Stored data entries:
=== Begin Enclosure ===
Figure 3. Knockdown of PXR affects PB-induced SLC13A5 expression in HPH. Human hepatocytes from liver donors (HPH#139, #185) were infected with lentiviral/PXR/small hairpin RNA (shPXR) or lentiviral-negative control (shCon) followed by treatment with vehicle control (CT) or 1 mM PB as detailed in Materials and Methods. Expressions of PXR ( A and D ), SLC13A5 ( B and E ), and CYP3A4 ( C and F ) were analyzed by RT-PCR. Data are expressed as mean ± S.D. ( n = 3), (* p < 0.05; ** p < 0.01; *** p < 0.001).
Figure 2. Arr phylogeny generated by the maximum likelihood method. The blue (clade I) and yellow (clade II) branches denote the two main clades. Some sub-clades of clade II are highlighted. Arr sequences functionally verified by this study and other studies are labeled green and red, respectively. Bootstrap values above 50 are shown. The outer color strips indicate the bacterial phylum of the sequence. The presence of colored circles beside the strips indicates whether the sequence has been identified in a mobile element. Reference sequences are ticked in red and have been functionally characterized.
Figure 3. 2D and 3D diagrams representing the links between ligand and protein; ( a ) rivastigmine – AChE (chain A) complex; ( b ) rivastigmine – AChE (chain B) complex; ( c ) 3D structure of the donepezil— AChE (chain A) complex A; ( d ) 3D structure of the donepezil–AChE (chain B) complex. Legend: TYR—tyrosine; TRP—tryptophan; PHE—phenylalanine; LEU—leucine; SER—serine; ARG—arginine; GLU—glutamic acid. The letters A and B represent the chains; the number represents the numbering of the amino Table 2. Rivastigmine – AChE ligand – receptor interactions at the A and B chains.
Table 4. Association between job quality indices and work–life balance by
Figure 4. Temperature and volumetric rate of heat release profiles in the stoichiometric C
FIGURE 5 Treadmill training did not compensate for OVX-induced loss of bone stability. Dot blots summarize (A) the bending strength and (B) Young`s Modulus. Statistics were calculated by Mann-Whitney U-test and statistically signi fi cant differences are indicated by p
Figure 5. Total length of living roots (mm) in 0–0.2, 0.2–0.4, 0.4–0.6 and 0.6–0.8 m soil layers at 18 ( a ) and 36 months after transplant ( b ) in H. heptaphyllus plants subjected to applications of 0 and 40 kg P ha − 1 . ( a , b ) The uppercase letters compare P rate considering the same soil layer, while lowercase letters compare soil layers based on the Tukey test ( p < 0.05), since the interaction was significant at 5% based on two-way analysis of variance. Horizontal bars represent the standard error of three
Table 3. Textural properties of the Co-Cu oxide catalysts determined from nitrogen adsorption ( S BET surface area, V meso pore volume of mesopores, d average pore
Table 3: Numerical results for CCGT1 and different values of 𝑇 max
=== End Enclosure ===
I need all of the records above retyped exactly, please.

**RESULT OF THIS TASK**
Figure 3. Knockdown of PXR affects PB-induced SLC13A5 expression in HPH. Human hepatocytes from liver donors (HPH#139, #185) were infected with lentiviral/PXR/small hairpin RNA (shPXR) or lentiviral-negative control (shCon) followed by treatment with vehicle control (CT) or 1 mM PB as detailed in Materials and Methods. Expressions of PXR ( A and D ), SLC13A5 ( B and E ), and CYP3A4 ( C and F ) were analyzed by RT-PCR. Data are expressed as mean ± S.D. ( n = 3), (* p < 0.05; ** p < 0.01; *** p < 0.001).
Figure 2. Arr phylogeny generated by the maximum likelihood method. The blue (clade I) and yellow (clade II) branches denote the two main clades. Some sub-clades of clade II are highlighted. Arr sequences functionally verified by this study and other studies are labeled green and red, respectively. Bootstrap values above 50 are shown. The outer color strips indicate the bacterial phylum of the sequence. The presence of colored circles beside the strips indicates whether the sequence has been identified in a mobile element. Reference sequences are ticked in red and have been functionally characterized.
Figure 3. 2D and 3D diagrams representing the links between ligand and protein; ( a ) rivastigmine – AChE (chain A) complex; ( b ) rivastigmine – AChE (chain B) complex; ( c ) 3D structure of the donepezil— AChE (chain A) complex A; ( d ) 3D structure of the donepezil–AChE (chain B) complex. Legend: TYR—tyrosine; TRP—tryptophan; PHE—phenylalanine; LEU—leucine; SER—serine; ARG—arginine; GLU—glutamic acid. The letters A and B represent the chains; the number represents the numbering of the amino Table 2. Rivastigmine – AChE ligand – receptor interactions at the A and B chains.
Table 4. Association between job quality indices and work–life balance by
Figure 4. Temperature and volumetric rate of heat release profiles in the stoichiometric C
FIGURE 5 Treadmill training did not compensate for OVX-induced loss of bone stability. Dot blots summarize (A) the bending strength and (B) Young`s Modulus. Statistics were calculated by Mann-Whitney U-test and statistically signi fi cant differences are indicated by p
Figure 5. Total length of living roots (mm) in 0–0.2, 0.2–0.4, 0.4–0.6 and 0.6–0.8 m soil layers at 18 ( a ) and 36 months after transplant ( b ) in H. heptaphyllus plants subjected to applications of 0 and 40 kg P ha − 1 . ( a , b ) The uppercase letters compare P rate considering the same soil layer, while lowercase letters compare soil layers based on the Tukey test ( p < 0.05), since the interaction was significant at 5% based on two-way analysis of variance. Horizontal bars represent the standard error of three
Table 3. Textural properties of the Co-Cu oxide catalysts determined from nitrogen adsorption ( S BET surface area, V meso pore volume of mesopores, d average pore
Table 3: Numerical results for CCGT1 and different values of 𝑇 max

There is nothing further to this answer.